_Work required:_ With the pictures left out, repeat every entry that follows exactly.

_Available records:_

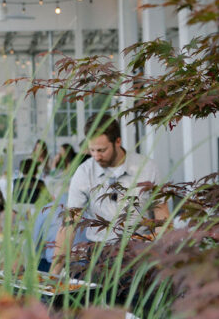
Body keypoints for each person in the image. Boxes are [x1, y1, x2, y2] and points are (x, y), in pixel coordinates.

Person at [51, 116, 168, 275]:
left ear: (117, 142)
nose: (96, 156)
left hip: (140, 255)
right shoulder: (84, 172)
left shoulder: (148, 168)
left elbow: (162, 217)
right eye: (92, 150)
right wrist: (54, 274)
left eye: (102, 150)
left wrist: (164, 259)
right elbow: (69, 224)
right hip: (99, 258)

_Task result:_
Body keypoints for each person in the image. Boxes are [x1, y1, x2, y2] and points are (x, y), in pixel coordinates.

Person at [51, 116, 168, 275]:
left ear: (117, 142)
nose: (96, 156)
left hip: (140, 255)
right shoulder: (84, 172)
left shoulder: (148, 168)
left elbow: (162, 217)
right eye: (92, 150)
right wrist: (54, 274)
left eye: (102, 150)
left wrist: (164, 259)
right elbow: (69, 224)
right hip: (99, 258)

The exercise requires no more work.